A Promotoria sustenta que os parlamentares descontextualizaram passagens da obra para vincular Fuad à apologia de crimes sexuais, o que configuraria “campanha sistemática de desinformação”. Nikolas chegou a afirmar, em vídeo publicado nas redes sociais em 24 de outubro de 2024, que o livro seria “pornográfico”. O Ministério Público alega que a intenção foi influenciar o eleitorado em favor da candidatura de Engler, derrotado por Fuad no segundo turno das eleições municipais. O ex-prefeito morreu em março deste ano, aos 77 anos.

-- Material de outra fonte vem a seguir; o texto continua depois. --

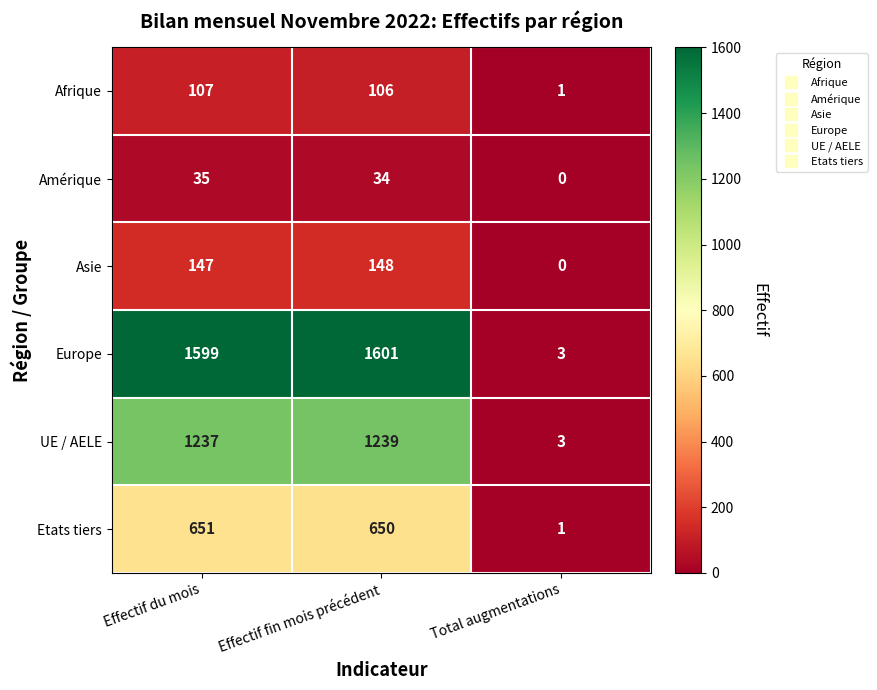

The value of UE / AELE at Effectif du mois is 1237. True or false?

True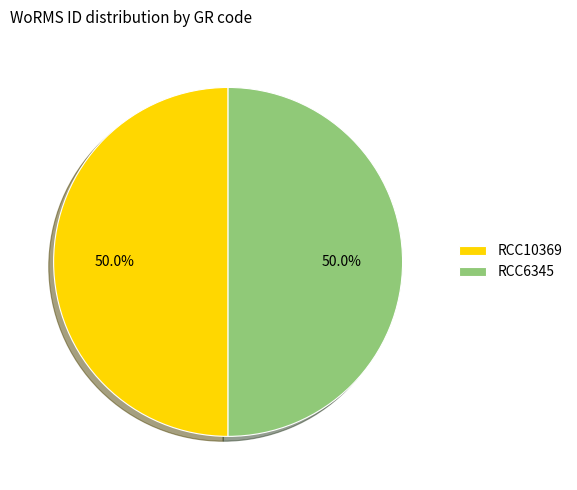

What is the ratio of the value at RCC6345 to the value at RCC10369?

1.0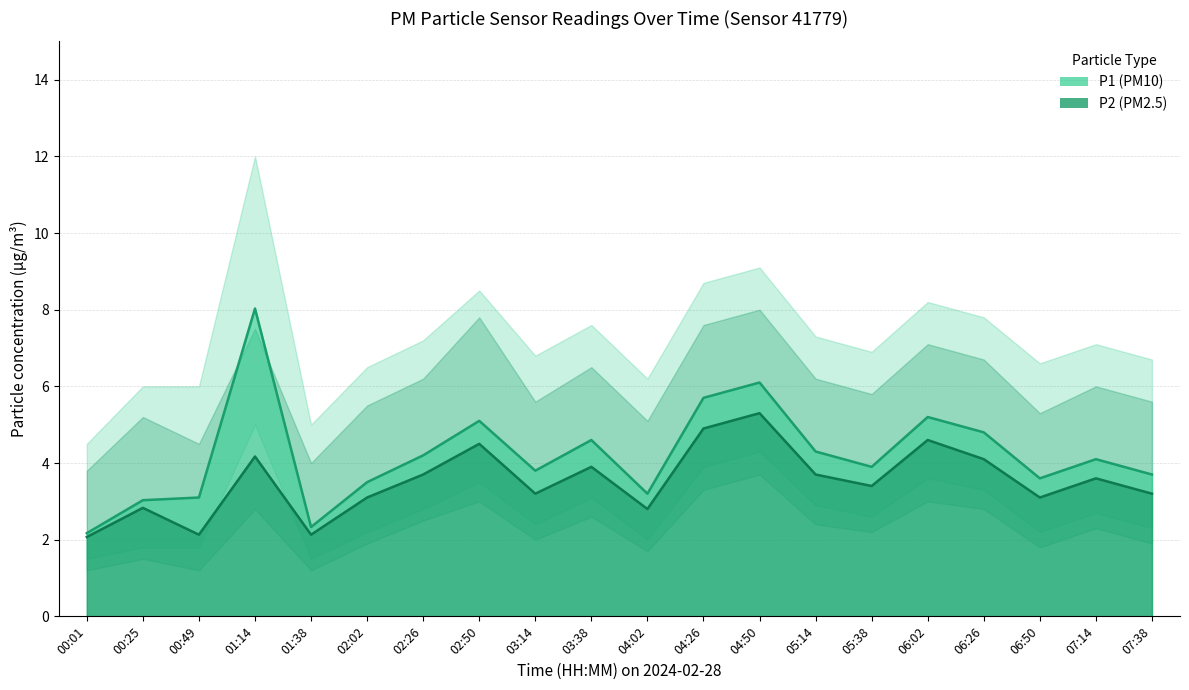

What are all the series names shown in the legend?

P1, P2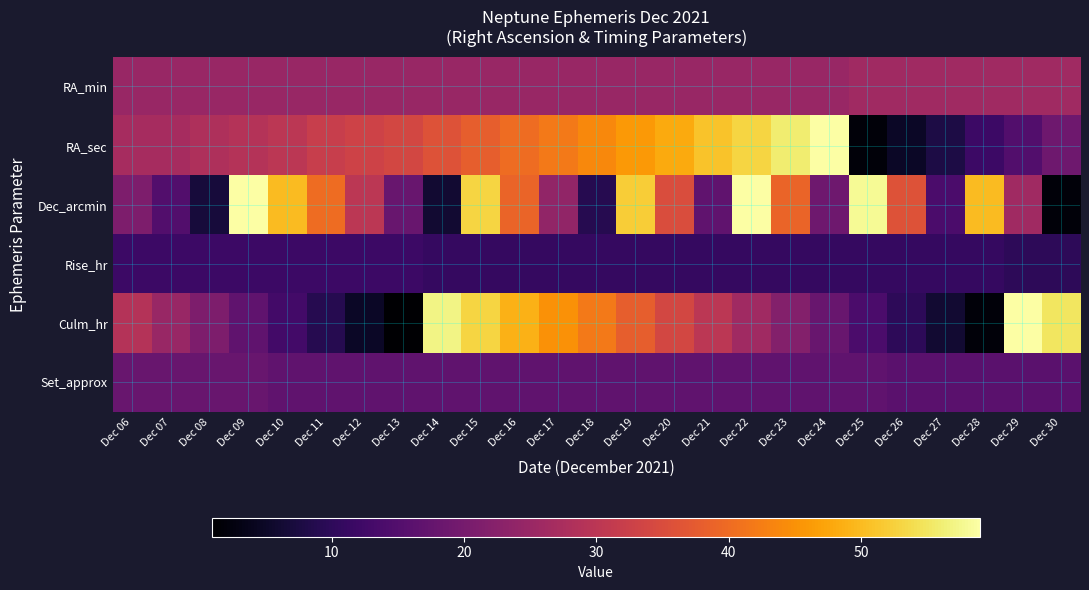

What is the difference between the highest and lowest values at Dec 16?

38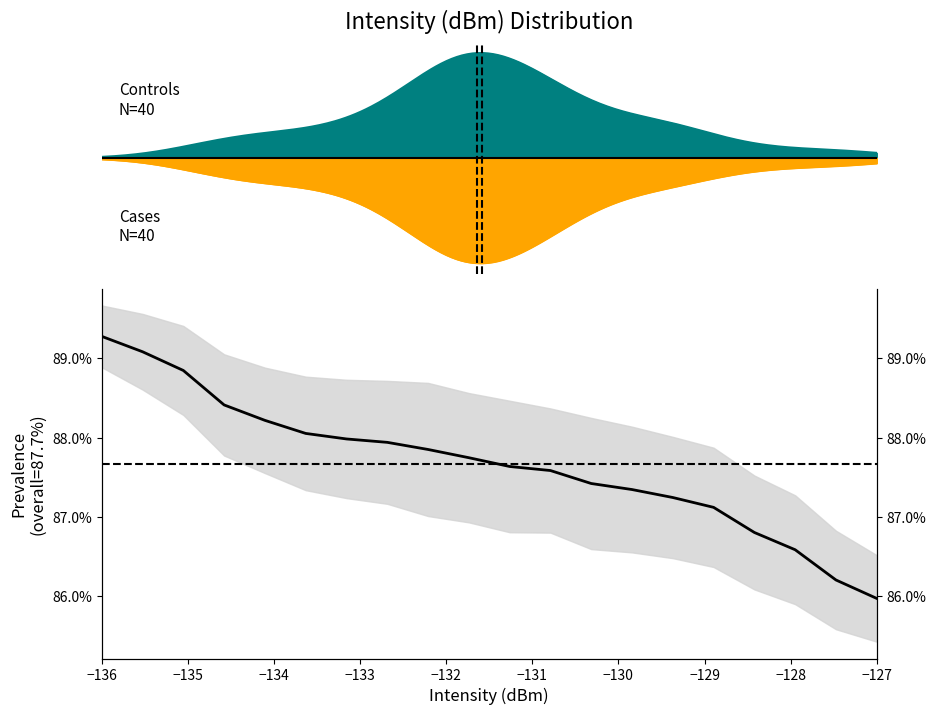

Which category has the highest value across all series?

−136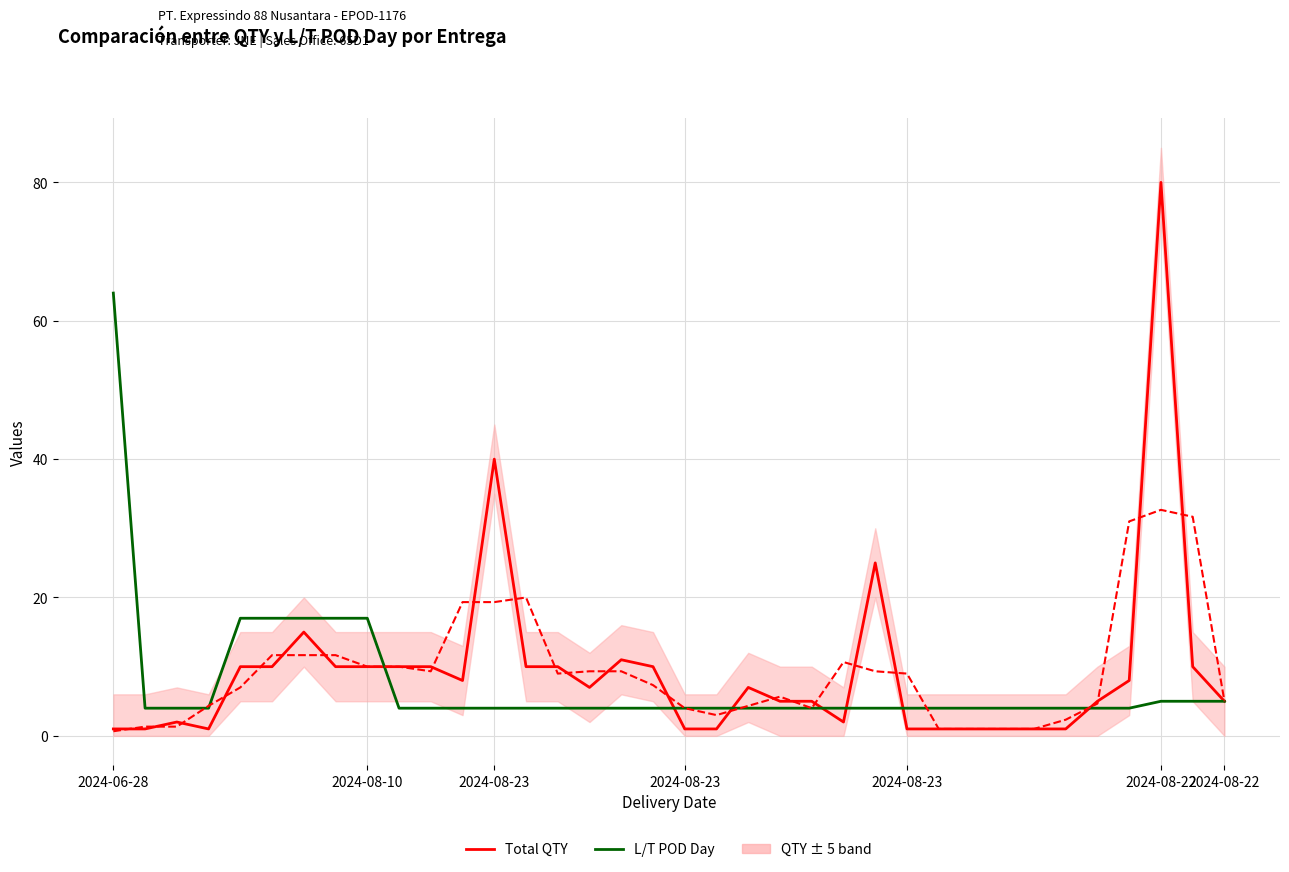

Between which two adjacent categories do L/T POD Day and Total QTY first intersect?

8 and 9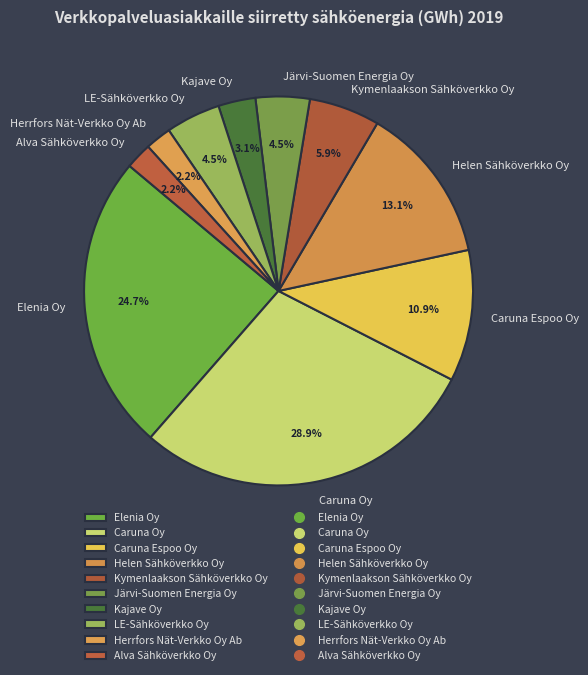

True or false: Helen Sähköverkko Oy accounts for 13% of the total.

True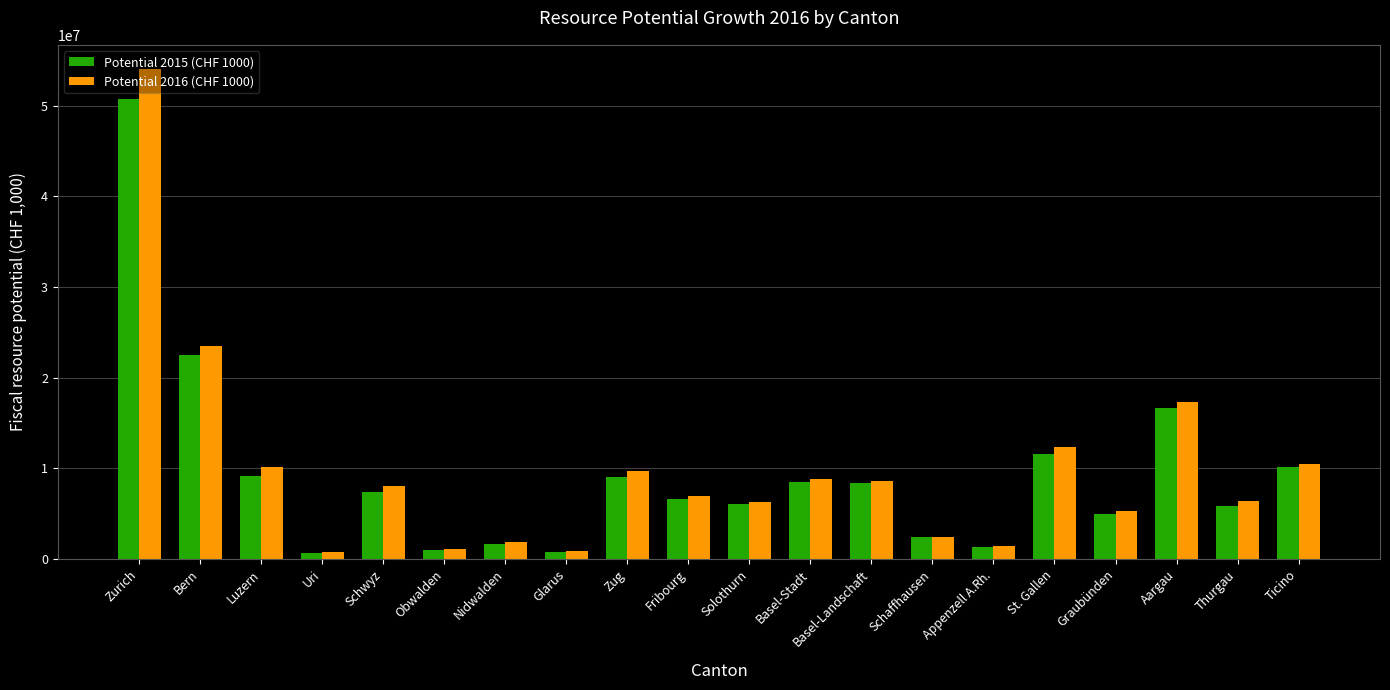

Which category has the highest value in the Potential 2015 (CHF 1000) series?

Zurich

Além da inelegibilidade, o MP pede indenização por danos morais coletivos, a ser direcionada a instituições de caridade, conforme desejo da família de Fuad. A ação ainda será analisada pelo TRE-MG, sem data definida para julgamento. Em resposta à ação, Nikolas declarou em seu perfil na rede X: “Querem calar milhões… mas estamos aqui e de pé”. O parlamentar de 26 anos foi eleito com 1,47 milhão de votos, sendo o terceiro deputado mais votado da história do país.